───── Data below

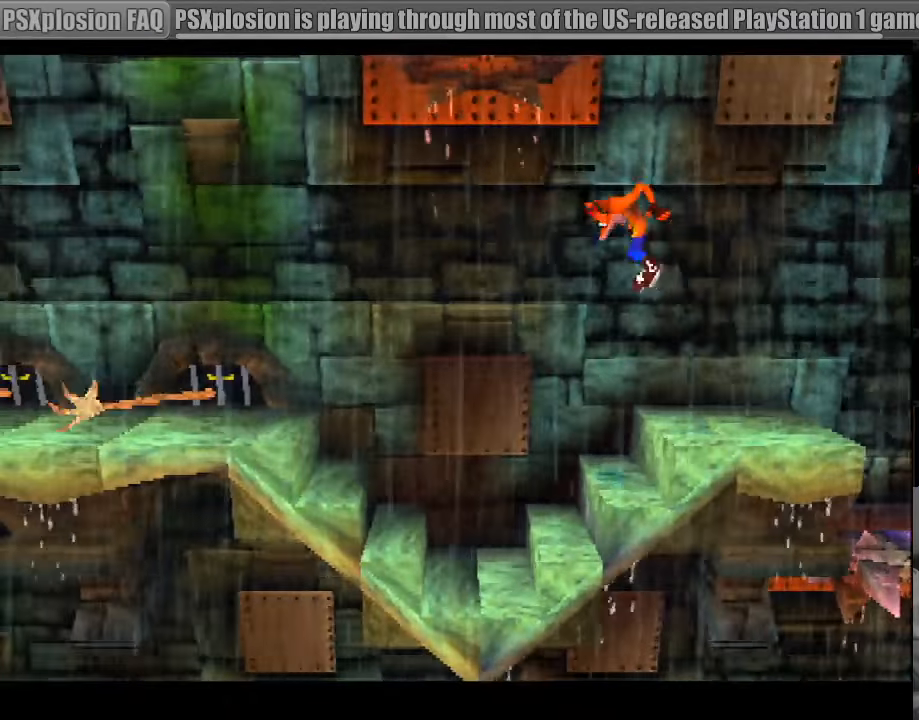
{"buttons": [], "events": [[167, "DPAD_DOWN", "down"], [183, "CROSS", "up"], [183, "DPAD_DOWN", "up"], [300, "DPAD_LEFT", "up"]]}
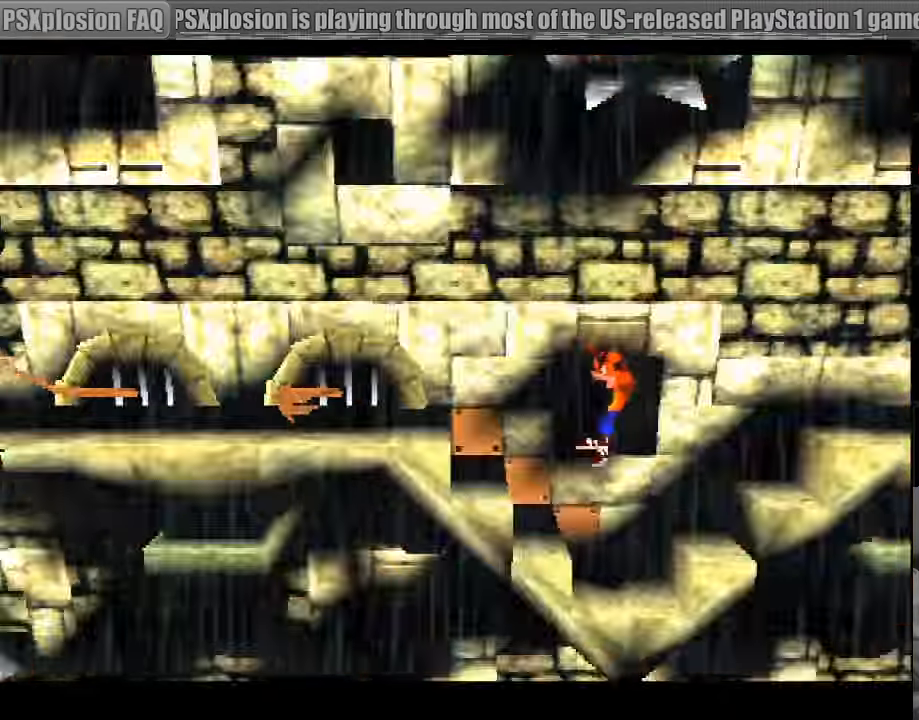
{"buttons": [], "events": [[217, "DPAD_LEFT", "down"], [367, "DPAD_LEFT", "up"]]}
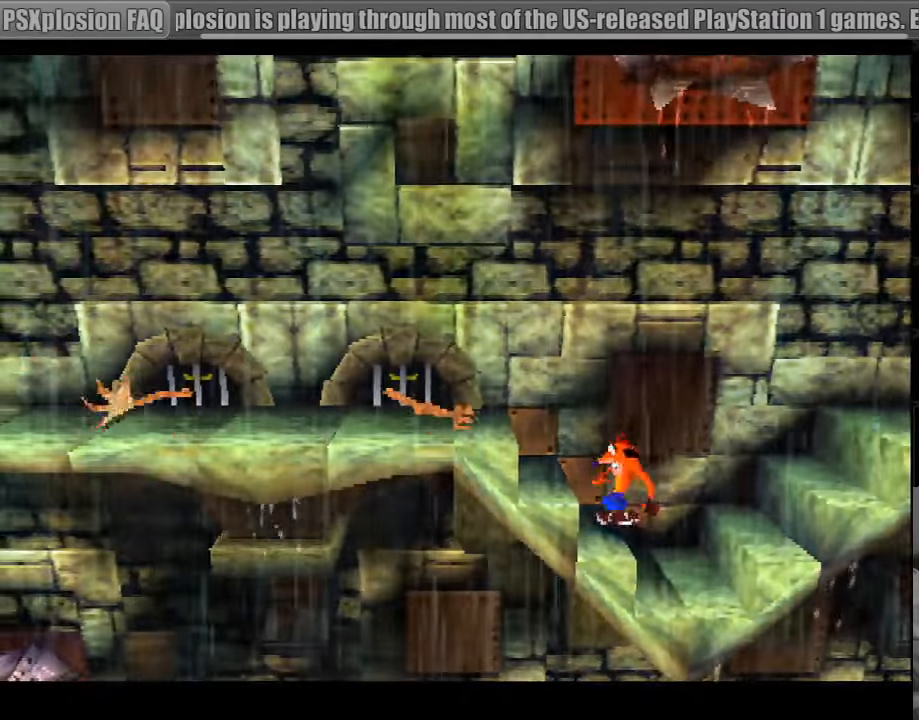
{"buttons": [], "events": [[133, "CROSS", "down"], [250, "CROSS", "up"], [333, "DPAD_LEFT", "down"], [500, "DPAD_LEFT", "up"]]}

──────────

— Aim of the exercise —
Without including any picture, write out the material above exactly.

— Reply to the exercise —
{"buttons": [], "events": [[167, "DPAD_DOWN", "down"], [183, "CROSS", "up"], [183, "DPAD_DOWN", "up"], [300, "DPAD_LEFT", "up"]]}
{"buttons": [], "events": [[217, "DPAD_LEFT", "down"], [367, "DPAD_LEFT", "up"]]}
{"buttons": [], "events": [[133, "CROSS", "down"], [250, "CROSS", "up"], [333, "DPAD_LEFT", "down"], [500, "DPAD_LEFT", "up"]]}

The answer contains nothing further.